### Exercise inputs

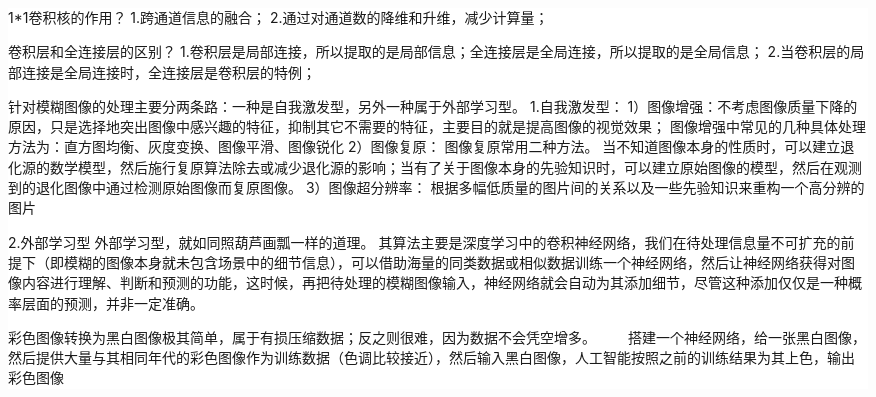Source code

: 

1*1卷积核的作用？ 
1.跨通道信息的融合； 
2.通过对通道数的降维和升维，减少计算量； 


卷积层和全连接层的区别？ 
1.卷积层是局部连接，所以提取的是局部信息；全连接层是全局连接，所以提取的是全局信息； 
2.当卷积层的局部连接是全局连接时，全连接层是卷积层的特例； 



针对模糊图像的处理主要分两条路：一种是自我激发型，另外一种属于外部学习型。 
1.自我激发型： 
1）图像增强：不考虑图像质量下降的原因，只是选择地突出图像中感兴趣的特征，抑制其它不需要的特征，主要目的就是提高图像的视觉效果； 
图像增强中常见的几种具体处理方法为：直方图均衡、灰度变换、图像平滑、图像锐化 
2）图像复原： 
图像复原常用二种方法。 
当不知道图像本身的性质时，可以建立退化源的数学模型，然后施行复原算法除去或减少退化源的影响；当有了关于图像本身的先验知识时，可以建立原始图像的模型，然后在观测到的退化图像中通过检测原始图像而复原图像。 
3）图像超分辨率： 
根据多幅低质量的图片间的关系以及一些先验知识来重构一个高分辨的图片 

2.外部学习型 
外部学习型，就如同照葫芦画瓢一样的道理。 
其算法主要是深度学习中的卷积神经网络，我们在待处理信息量不可扩充的前提下（即模糊的图像本身就未包含场景中的细节信息），可以借助海量的同类数据或相似数据训练一个神经网络，然后让神经网络获得对图像内容进行理解、判断和预测的功能，这时候，再把待处理的模糊图像输入，神经网络就会自动为其添加细节，尽管这种添加仅仅是一种概率层面的预测，并非一定准确。 

彩色图像转换为黑白图像极其简单，属于有损压缩数据；反之则很难，因为数据不会凭空增多。 
　　搭建一个神经网络，给一张黑白图像，然后提供大量与其相同年代的彩色图像作为训练数据（色调比较接近），然后输入黑白图像，人工智能按照之前的训练结果为其上色，输出彩色图像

### What you are asked to do
Keep the pictures out and write out the records exactly.

### Answer area
Source code

: 

1*1卷积核的作用？ 
1.跨通道信息的融合； 
2.通过对通道数的降维和升维，减少计算量； 


卷积层和全连接层的区别？ 
1.卷积层是局部连接，所以提取的是局部信息；全连接层是全局连接，所以提取的是全局信息； 
2.当卷积层的局部连接是全局连接时，全连接层是卷积层的特例； 



针对模糊图像的处理主要分两条路：一种是自我激发型，另外一种属于外部学习型。 
1.自我激发型： 
1）图像增强：不考虑图像质量下降的原因，只是选择地突出图像中感兴趣的特征，抑制其它不需要的特征，主要目的就是提高图像的视觉效果； 
图像增强中常见的几种具体处理方法为：直方图均衡、灰度变换、图像平滑、图像锐化 
2）图像复原： 
图像复原常用二种方法。 
当不知道图像本身的性质时，可以建立退化源的数学模型，然后施行复原算法除去或减少退化源的影响；当有了关于图像本身的先验知识时，可以建立原始图像的模型，然后在观测到的退化图像中通过检测原始图像而复原图像。 
3）图像超分辨率： 
根据多幅低质量的图片间的关系以及一些先验知识来重构一个高分辨的图片 

2.外部学习型 
外部学习型，就如同照葫芦画瓢一样的道理。 
其算法主要是深度学习中的卷积神经网络，我们在待处理信息量不可扩充的前提下（即模糊的图像本身就未包含场景中的细节信息），可以借助海量的同类数据或相似数据训练一个神经网络，然后让神经网络获得对图像内容进行理解、判断和预测的功能，这时候，再把待处理的模糊图像输入，神经网络就会自动为其添加细节，尽管这种添加仅仅是一种概率层面的预测，并非一定准确。 

彩色图像转换为黑白图像极其简单，属于有损压缩数据；反之则很难，因为数据不会凭空增多。 
　　搭建一个神经网络，给一张黑白图像，然后提供大量与其相同年代的彩色图像作为训练数据（色调比较接近），然后输入黑白图像，人工智能按照之前的训练结果为其上色，输出彩色图像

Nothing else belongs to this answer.